* [SELECTED TEXT]

According to some reports, The Collector was written to be the prequel to the Saw franchise. Written by Patrick Melton and Marcus Dunstan, the penmen behind Saw IV, V and the upcoming Saw VI, it's hard to argue otherwise. It's clear that they have been greatly influenced because The Collector is practically a Saw clone. The difference here is that I appreciate Saw for what it does: deliver a solid, if at this point overdone continuing story with a fascinating villain and (mostly) intelligent twists. The Collector has none of these traits. It's a tremendous disaster, a complete waste of time for everyone involved and a project I would shamefully keep off of my resume had I participated in its production.
The film follows Arkin (Josh Stewart), who plans on breaking into his boss's house to steal a valuable item worth lots of money because his wife needs to pay off a loan shark by midnight. Once he arrives, he finds that he isn't alone and that somebody else has already broken in and is keeping the family hostage in the basement, torturing them and rigging the house full of traps. Arkin becomes the unwitting participant in this sick man's games and tries to free his captives.

[Stored data entries]

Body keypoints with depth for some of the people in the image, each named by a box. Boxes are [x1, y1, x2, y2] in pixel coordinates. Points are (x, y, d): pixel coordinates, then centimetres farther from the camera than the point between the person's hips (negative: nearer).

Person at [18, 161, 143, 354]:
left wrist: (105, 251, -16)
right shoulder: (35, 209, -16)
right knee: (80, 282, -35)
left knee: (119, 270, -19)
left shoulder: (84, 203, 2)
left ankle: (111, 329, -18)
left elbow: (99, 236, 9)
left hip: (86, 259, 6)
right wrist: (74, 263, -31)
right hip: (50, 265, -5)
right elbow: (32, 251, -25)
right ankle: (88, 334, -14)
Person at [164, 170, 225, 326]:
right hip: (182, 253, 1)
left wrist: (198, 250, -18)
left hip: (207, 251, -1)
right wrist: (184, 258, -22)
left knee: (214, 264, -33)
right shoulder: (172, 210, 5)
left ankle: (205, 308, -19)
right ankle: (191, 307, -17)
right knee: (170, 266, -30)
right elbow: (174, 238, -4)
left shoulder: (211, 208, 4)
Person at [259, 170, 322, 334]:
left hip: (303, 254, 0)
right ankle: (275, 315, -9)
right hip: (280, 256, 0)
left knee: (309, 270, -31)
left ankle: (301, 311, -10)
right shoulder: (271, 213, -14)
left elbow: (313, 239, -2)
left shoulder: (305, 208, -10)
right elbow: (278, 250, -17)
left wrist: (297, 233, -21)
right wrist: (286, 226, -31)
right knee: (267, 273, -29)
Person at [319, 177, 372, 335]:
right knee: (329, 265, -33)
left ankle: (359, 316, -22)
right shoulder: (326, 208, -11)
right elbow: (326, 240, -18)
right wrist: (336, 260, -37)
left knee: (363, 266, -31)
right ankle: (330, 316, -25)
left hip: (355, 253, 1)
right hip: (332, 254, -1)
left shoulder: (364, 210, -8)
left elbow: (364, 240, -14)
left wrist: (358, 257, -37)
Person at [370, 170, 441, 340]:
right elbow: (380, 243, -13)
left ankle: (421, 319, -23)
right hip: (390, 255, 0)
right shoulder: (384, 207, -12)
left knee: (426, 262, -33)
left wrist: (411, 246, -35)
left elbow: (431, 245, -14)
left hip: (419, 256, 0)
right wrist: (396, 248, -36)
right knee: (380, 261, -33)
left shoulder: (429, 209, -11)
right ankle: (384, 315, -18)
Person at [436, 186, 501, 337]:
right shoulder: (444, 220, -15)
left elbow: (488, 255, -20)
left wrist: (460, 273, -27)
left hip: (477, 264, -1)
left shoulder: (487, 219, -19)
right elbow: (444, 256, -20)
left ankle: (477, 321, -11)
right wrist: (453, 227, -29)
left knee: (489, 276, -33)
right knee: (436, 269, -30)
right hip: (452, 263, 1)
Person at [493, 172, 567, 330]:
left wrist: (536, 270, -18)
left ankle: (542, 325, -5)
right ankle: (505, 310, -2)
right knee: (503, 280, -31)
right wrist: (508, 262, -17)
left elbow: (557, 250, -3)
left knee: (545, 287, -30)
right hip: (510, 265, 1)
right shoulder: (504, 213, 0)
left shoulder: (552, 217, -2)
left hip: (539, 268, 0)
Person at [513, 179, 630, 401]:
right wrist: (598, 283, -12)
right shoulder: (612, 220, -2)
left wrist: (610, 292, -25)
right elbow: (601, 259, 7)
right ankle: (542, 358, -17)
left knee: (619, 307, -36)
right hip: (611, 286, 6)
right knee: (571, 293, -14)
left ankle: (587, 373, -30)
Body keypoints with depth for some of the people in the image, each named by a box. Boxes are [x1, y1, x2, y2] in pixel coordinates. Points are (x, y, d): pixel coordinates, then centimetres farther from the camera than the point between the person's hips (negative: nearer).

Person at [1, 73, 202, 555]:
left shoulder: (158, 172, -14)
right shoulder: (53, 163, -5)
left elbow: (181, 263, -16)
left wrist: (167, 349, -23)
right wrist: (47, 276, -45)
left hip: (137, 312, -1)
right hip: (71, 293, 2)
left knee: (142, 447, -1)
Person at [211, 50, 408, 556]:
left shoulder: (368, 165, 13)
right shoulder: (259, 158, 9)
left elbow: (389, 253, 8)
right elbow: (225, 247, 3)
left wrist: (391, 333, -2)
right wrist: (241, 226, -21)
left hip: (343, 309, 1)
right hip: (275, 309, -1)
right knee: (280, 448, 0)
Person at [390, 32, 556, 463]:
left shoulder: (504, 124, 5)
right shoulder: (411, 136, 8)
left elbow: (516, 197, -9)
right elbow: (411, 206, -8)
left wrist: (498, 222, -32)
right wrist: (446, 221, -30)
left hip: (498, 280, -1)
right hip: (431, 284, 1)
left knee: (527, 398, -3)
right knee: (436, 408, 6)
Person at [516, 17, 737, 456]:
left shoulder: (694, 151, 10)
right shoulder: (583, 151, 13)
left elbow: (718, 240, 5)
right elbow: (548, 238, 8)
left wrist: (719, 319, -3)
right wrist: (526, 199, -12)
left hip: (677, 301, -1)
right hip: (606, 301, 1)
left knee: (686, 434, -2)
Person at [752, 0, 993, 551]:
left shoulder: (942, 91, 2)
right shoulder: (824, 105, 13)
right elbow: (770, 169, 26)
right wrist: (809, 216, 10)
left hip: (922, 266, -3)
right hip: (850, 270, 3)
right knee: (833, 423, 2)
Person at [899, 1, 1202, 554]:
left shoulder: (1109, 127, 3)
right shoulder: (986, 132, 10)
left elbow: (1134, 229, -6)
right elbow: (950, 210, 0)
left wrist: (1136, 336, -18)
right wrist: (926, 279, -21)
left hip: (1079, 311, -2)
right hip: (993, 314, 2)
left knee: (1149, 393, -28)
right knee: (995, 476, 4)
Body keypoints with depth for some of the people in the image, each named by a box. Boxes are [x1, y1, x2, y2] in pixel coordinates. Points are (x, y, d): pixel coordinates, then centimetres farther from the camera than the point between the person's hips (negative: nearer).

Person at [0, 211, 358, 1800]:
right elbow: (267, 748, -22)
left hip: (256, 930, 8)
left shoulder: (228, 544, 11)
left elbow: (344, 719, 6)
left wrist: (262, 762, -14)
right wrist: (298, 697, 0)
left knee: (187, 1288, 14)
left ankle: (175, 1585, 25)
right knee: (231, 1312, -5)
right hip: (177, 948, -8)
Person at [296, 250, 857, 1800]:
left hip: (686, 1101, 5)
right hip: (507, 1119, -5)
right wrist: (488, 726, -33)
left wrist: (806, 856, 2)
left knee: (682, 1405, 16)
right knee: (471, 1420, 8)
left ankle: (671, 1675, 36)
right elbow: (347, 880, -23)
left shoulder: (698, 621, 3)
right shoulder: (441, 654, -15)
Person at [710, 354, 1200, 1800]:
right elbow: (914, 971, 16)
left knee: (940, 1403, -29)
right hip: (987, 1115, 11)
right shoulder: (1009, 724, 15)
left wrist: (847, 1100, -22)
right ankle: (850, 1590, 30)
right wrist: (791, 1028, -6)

* [REQUIREMENT 1] According to the review of The Collector, by what time does Arkin's wife need to pay off the loan shark?
* [REQUIREMENT 2] Extract the passage from the review of The Collector between "According to some" and "in its production.", inclusive.

* [WRITTEN SOLUTION 1] By midnight.

* [WRITTEN SOLUTION 2]
According to some reports, The Collector was written to be the prequel to the Saw franchise. Written by Patrick Melton and Marcus Dunstan, the penmen behind Saw IV, V and the upcoming Saw VI, it's hard to argue otherwise. It's clear that they have been greatly influenced because The Collector is practically a Saw clone. The difference here is that I appreciate Saw for what it does: deliver a solid, if at this point overdone continuing story with a fascinating villain and (mostly) intelligent twists. The Collector has none of these traits. It's a tremendous disaster, a complete waste of time for everyone involved and a project I would shamefully keep off of my resume had I participated in its production.